• WRITTEN TASK
The entries below are to be given back exactly, with images excluded.

• Extracted page text data
^^^^
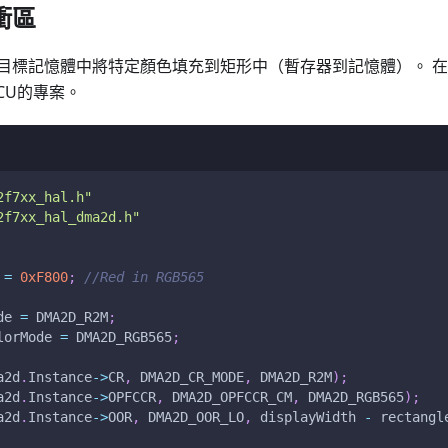
衝區
目標記憶體中將特定顏色填充到矩形中（暫存器到記憶體）。 在ST
CU的專案。
2f7xx_hal.h"
2f7xx_hal_dma2d.h"
 
=
0xF800
;
//Red in RGB565
de 
=
 DMA2D_R2M
;
lorMode 
=
 DMA2D_RGB565
;
a2d
.
Instance
->
CR
,
 DMA2D_CR_MODE
,
 DMA2D_R2M
)
;
a2d
.
Instance
->
OPFCCR
,
 DMA2D_OPFCCR_CM
,
 DMA2D_RGB565
)
;
a2d
.
Instance
->
OOR
,
 DMA2D_OOR_LO
,
 displayWidth 
-
 rectangl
^^^^
• RESPONSE TO THE TASK
衝區
目標記憶體中將特定顏色填充到矩形中（暫存器到記憶體）。 在ST
CU的專案。
2f7xx_hal.h"
2f7xx_hal_dma2d.h"
 
=
0xF800
;
//Red in RGB565
de 
=
 DMA2D_R2M
;
lorMode 
=
 DMA2D_RGB565
;
a2d
.
Instance
->
CR
,
 DMA2D_CR_MODE
,
 DMA2D_R2M
)
;
a2d
.
Instance
->
OPFCCR
,
 DMA2D_OPFCCR_CM
,
 DMA2D_RGB565
)
;
a2d
.
Instance
->
OOR
,
 DMA2D_OOR_LO
,
 displayWidth 
-
 rectangl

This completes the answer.